Marriages traditionally have been about property and succession, and have had nothing to do with attraction or love.
 
That is right and I think love and attraction in a marriage are luxuries too. Today marriage is a nice thing to do to declare eternal love andpassion. And so gays should have the possibility to marriage too because their love and passion is the same as that of straight people.
But the original social construction of marriage is rather a security for women for their children and theirselves and for men to have a legally accepted offspring.
My point is that marriage today is rather a fancy family celebration than an institution of social importance (at least in the western world) and so there is no need to oppose gay marriage.
 
What's a good reason to oppose gay marriage without invoking religion or appeals to nature?
How about being opposed to marriage as a government sanctioned relationship at all?

I know that's not what you meant -- I expect you meant, oppose gay marriage, but support straight marriage -- but if you oppose government sanctioned marriage for anyone, then technically you do oppose gay marriage. (As well as straight marriage) And that's a position that can be defended fairly reasonably on secular grounds, too.
 
That is a position against all marriage, not specifically gay marriage; as thus, it need not apply.
 
That is a position against all marriage, not specifically gay marriage; as thus, it need not apply.
It applies, because you (Well, SS-18) didn't clearly specify the terms for your desired argument clearly enough.
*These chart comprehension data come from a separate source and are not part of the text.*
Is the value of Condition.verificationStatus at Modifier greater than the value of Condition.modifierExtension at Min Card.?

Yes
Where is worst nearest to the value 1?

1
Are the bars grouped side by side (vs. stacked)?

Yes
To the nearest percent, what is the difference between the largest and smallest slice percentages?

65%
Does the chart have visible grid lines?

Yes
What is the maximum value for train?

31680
Saying it doesn't applies is like asking for an argument about not eating mammals, and then complaining when someone provides an argument against eating any meat whatsoever -- it does exactly what you asked, it just doesn't fit with your (fairly arbitrary) implied premise.
 
OK, so there is this specific sect of religious people who can't eat mammals. I ask for a single good reason.

Some other guy comes in with some reason that has nothing to do with the circumstances under which I posed the question.
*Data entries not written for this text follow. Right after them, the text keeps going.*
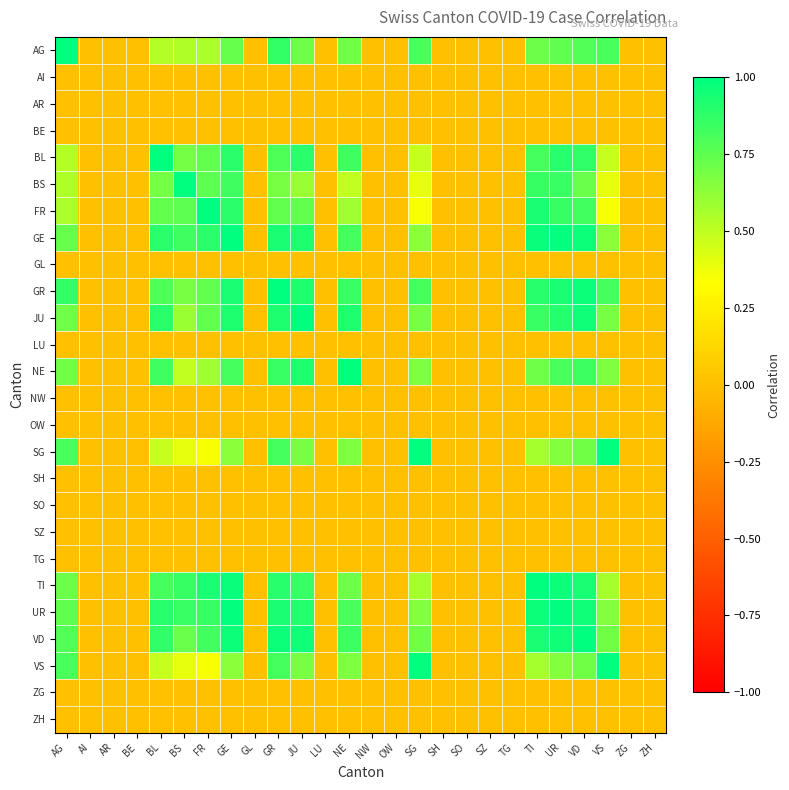

List the series in order of their peak value, lowest first.

AI, AR, BE, GL, LU, NW, OW, SH, SO, SZ, TG, ZG, ZH, AG, UR, VD, BL, BS, FR, GE, GR, JU, NE, SG, TI, VS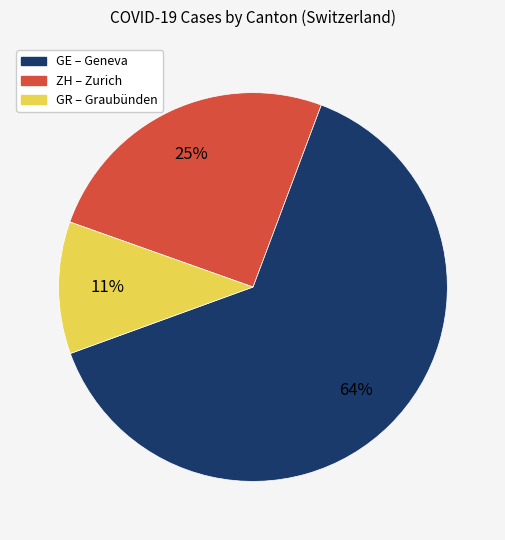

Is there any slice that represents more than half of the pie?

Yes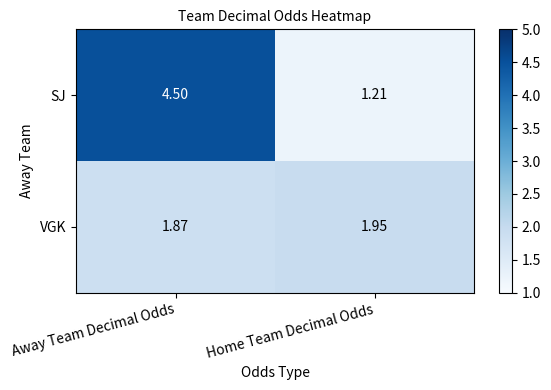

At which label does SJ first exceed 4?

Away Team Decimal Odds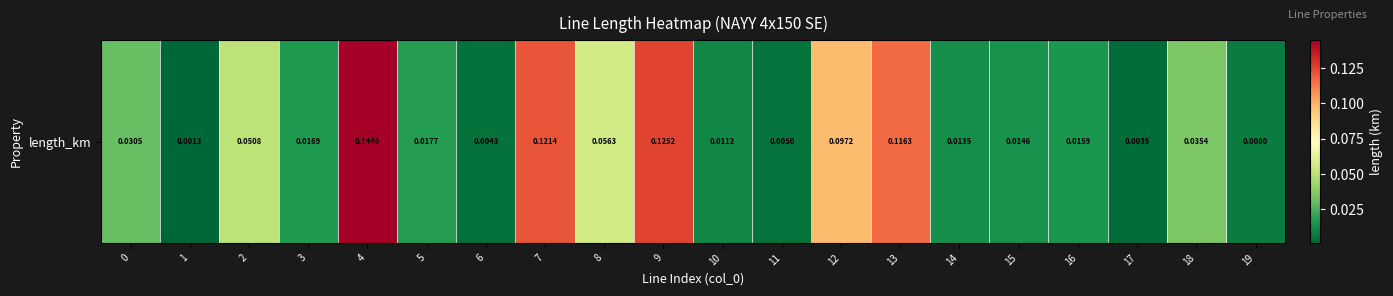

Rank the categories by value from lowest to highest.

1, 17, 6, 11, 19, 10, 14, 15, 16, 3, 5, 0, 18, 2, 8, 12, 13, 7, 9, 4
That is what just happened here. That is why it needs not apply.
 
What's a good reason to oppose gay marriage without invoking religion or appeals to nature?
Aside from the argument Elrohir gave - which I was going to do - there's the argument I've seen offered against bigamy; it's too much bloody paperwork.
 
OK, so there is this specific sect of religious people who can't eat mammals. I ask for a single good reason.
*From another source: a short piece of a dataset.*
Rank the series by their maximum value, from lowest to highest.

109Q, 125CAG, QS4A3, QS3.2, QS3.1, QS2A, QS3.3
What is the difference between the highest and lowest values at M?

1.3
Some other guy comes in with some reason that has nothing to do with the circumstances under which I posed the question.

That is what just happened here. That is why it needs not apply.
Then specify the circumstances under which you're posing questions explicitly, so that you don't end up rejecting perfectly good arguments for what seem like arbitrary and later reasons.

But fine, if you insist: You could argue with some justification that marriage is a purely social construction, which is recognized by the government for reasons of social benefit. But since society at large does not believe in gay marriage (At the very least, it generally fails when it comes to a vote) government recognition of gay marriage is effectively a governmental imposition of unwanted cultural values, something which is arguably Not The Government's Job in a democracy. We generally think of governments as serving the people, not telling them that they should hold different values -- especially when it concerns the allocation of privileges, rather than fundamental human rights. (I actually do think that government recognized marriage is a privilege, not a fundamental human right -- although the equally strong counterpoint is that even if marriage isn't a right, equality and fair treatment are, which would count against the unfair denial of privileges just as much as rights)

I think that argument is kinda weak, but it's better than quite a few arguments that actually convince people, so you never know.